Bernie was getting into the swing of it and we sang lustily as the confections emerged: spicy, sweet, salty, tangy with parmesan and ground pepper.

Someone joined in from the street door. It was Mrs Dawson’s thready elderly voice, as true as it had been when she had learnt music as an extra at her finishing school in Switzerland. She was immaculate in a light tracksuit in beige with an apricot silk scarf. We finished the song and grinned at each other.

‘Ah, Corinna,’ she remarked. ‘I know you are not open for business, but would you have a loaf of that rye to spare perhaps?’

‘For you,’ I said, imitating Uncle Solly, ‘the world.’

Mrs Dawson took a deep sniff of the bakery air.

‘One of the best smells in the universe, baking,’ she told me. ‘Ah, Jason, there you are. So nice to see you back in your rightful place.’

Jason ducked his head and muttered something. Mrs Dawson examined him with those sparkly old eyes which could effortlessly see through a steel door or the pretensions of any grandchild who was telling fibs about the provenance of her toffee apple. He evidently passed her examination, because she gave me a charming smile and the correct sum for the rye bread, which I had wrapped for her.

‘Corinna, a word?’ she said, and I went with her into the darkness of Calico Alley.

‘Sylvia?’ I asked. I still had to concentrate not to call her ‘Mrs Dawson’.

‘I understand that you are looking into the affairs of a certain Margaret Atkins,’ she said.

I was taken aback. I would not have thought that Mrs Dawson and Ms Atkins shared any social circles.

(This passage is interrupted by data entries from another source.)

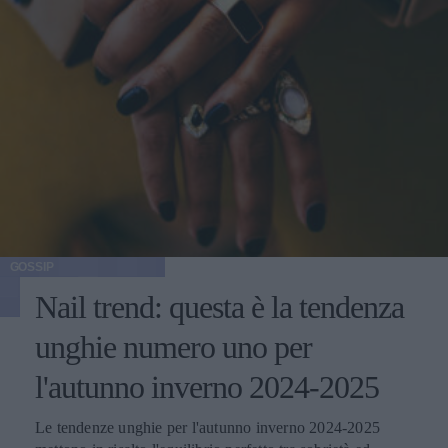
GOSSIP
Nail trend: questa è la tendenza
unghie numero uno per
l'autunno inverno 2024-2025
Le tendenze unghie per l'autunno inverno 2024-2025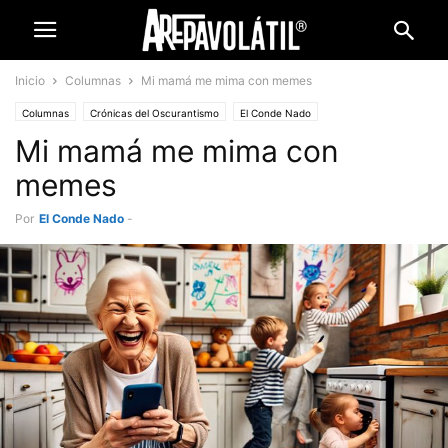
Inicio
Columnas
Mi mamá me mima con memes
Columnas
Crónicas del Oscurantismo
El Conde Nado
Mi mamá me mima con
memes
Por
El Conde Nado
-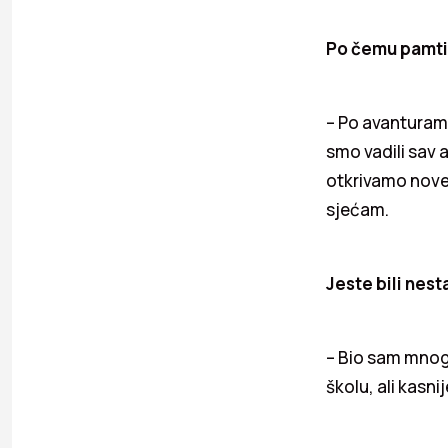
Po čemu pamtit
– Po avanturama
smo vadili sav a
otkrivamo nove 
sjećam.
Jeste bili nest
– Bio sam mnogo
školu, ali kasni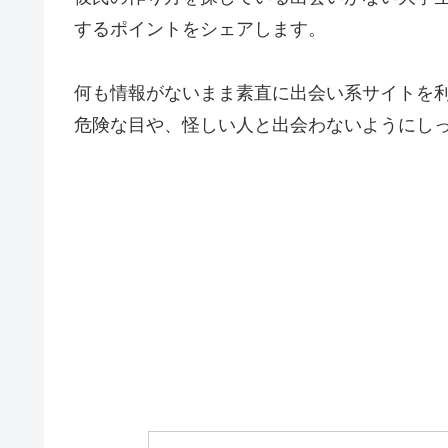
するポイントをシェアします。
何も情報がないまま素直に出会い系サイトを
危険な目や、怪しい人と出会わないようにし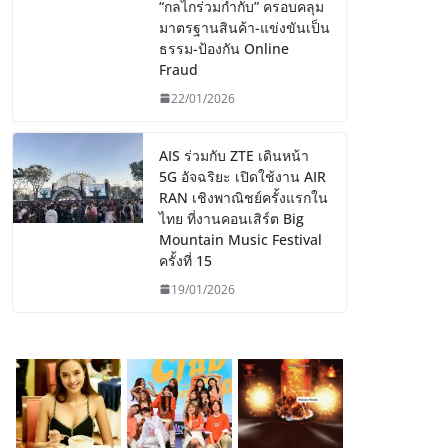
“กลไกร่วมกำกับ” ครอบคลุม
มาตรฐานสินค้า-แข่งขันเป็น
ธรรม-ป้องกัน Online
Fraud
22/01/2026
AIS ร่วมกับ ZTE เดินหน้า
5G อัจฉริยะ เปิดใช้งาน AIR
RAN เชิงพาณิชย์ครั้งแรกใน
ไทย ที่งานคอนเสิร์ต Big
Mountain Music Festival
ครั้งที่ 15
19/01/2026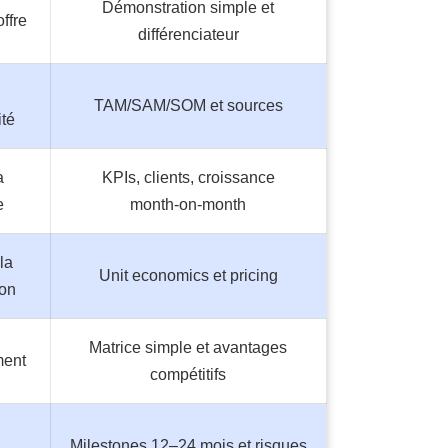
Démonstration simple et
offre
différenciateur
TAM/SAM/SOM et sources
ité
a
KPIs, clients, croissance
e
month‑on‑month
la
Unit economics et pricing
ion
Matrice simple et avantages
ment
compétitifs
Milestones 12–24 mois et risques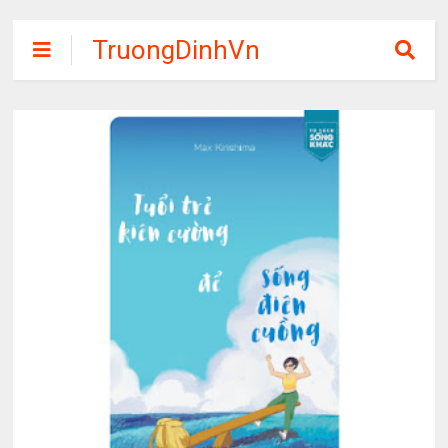
TruongDinhVn
Chia sẽ ebook,
các khóa học,
phần mềm học
tập miễn phí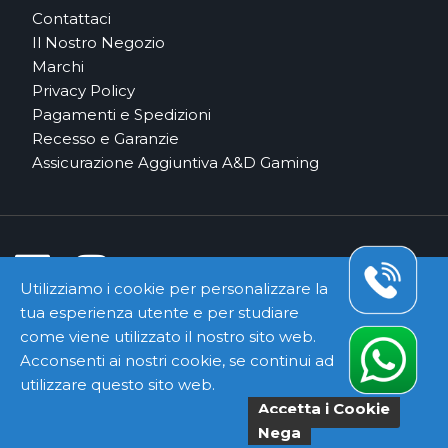
Contattaci
Il Nostro Negozio
Marchi
Privacy Policy
Pagamenti e Spedizioni
Recesso e Garanzie
Assicurazione Aggiuntiva A&D Gaming
Utilizziamo i cookie per personalizzare la
tua esperienza utente e per studiare
Pagamenti e Corrieri Sicuri
come viene utilizzato il nostro sito web.
Acconsenti ai nostri cookie, se continui ad
utilizzare questo sito web.
Accetta i Cookie
Copyright ©
Kyuubi Cloud Solution
by
STUDIO
99
. Tutti i
Nega
diritti riservati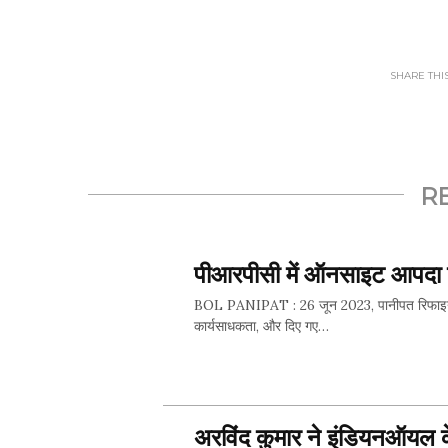
SHARE THIS.
R
पीआरपीसी में ऑनसाइट आपदा ड
BOL PANIPAT : 26 जून 2023, पानीपत रिफाइनरी एवं
कार्यसाधकता, और दिए गए…
SHARE 
अरविंद कुमार ने इंडियनऑयल क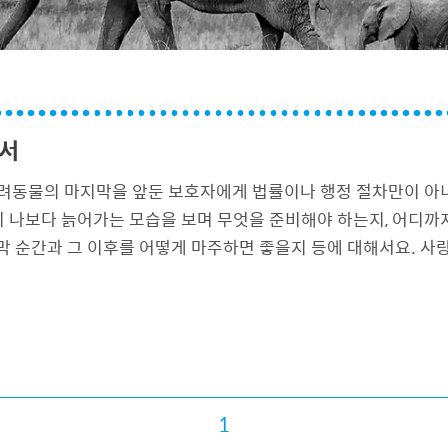
내서
안내서_PNR “반려동물의 마지막을 앞둔 보호자에게 법률이나 행정 절
 나보다 늙어가는 모습을 보며 무엇을 준비해야 하는지, 어디까
막 순간과 그 이후를 어떻게 마주하면 좋을지 등에 대해서요. 사
1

Mrs Dawson was diplomatic and academic; Ms Atkins was a working-class girl and an actor.

‘Yes, she has asked Daniel to find her missing baby.’

‘That used to be common,’ observed Mrs Dawson. ‘So hard to explain, now, to the new generations. The position of a young girl at the time was dire. Help was not going to be forthcoming. They really had to do as they were told.’

‘Yes,’ I agreed. I was wondering where the conversation was going. Mrs Dawson usually got right to the point. And I still had loaves in the oven.

‘I used to know Molly,’ said Mrs Dawson. ‘A long time ago we were known to each other. And if you are looking for that baby, there is something you should be told. Perhaps you would be kind enough to convey this information to Daniel. In confidence, of course.’

‘Certainly,’ I assured her. ‘What is it?’

And she told me. Thereafter I went back to the bakery and worked the rest of the morning in silence.

Gosh. That was a piece of news and no mistake . . .

Bernie and Jason completed the preparations and loaded the van, chatting pleasantly about
The Forme of Cury
. Apparently they had discovered a pear honey cake which ought to take LA tastebuds by storm. It did sound delicious, though honey is hard to manage; as Bernie had said, give it half a chance and it burns and few people go out of their way to taste black cakes. Then Jason went into Insula to go back to bed, having consumed a pile of leftovers and taking a basket of others to feed his never-failing appetite. Jason suffered not only from night starvation but from morning starvation and afternoon starvation as well. Poor boy.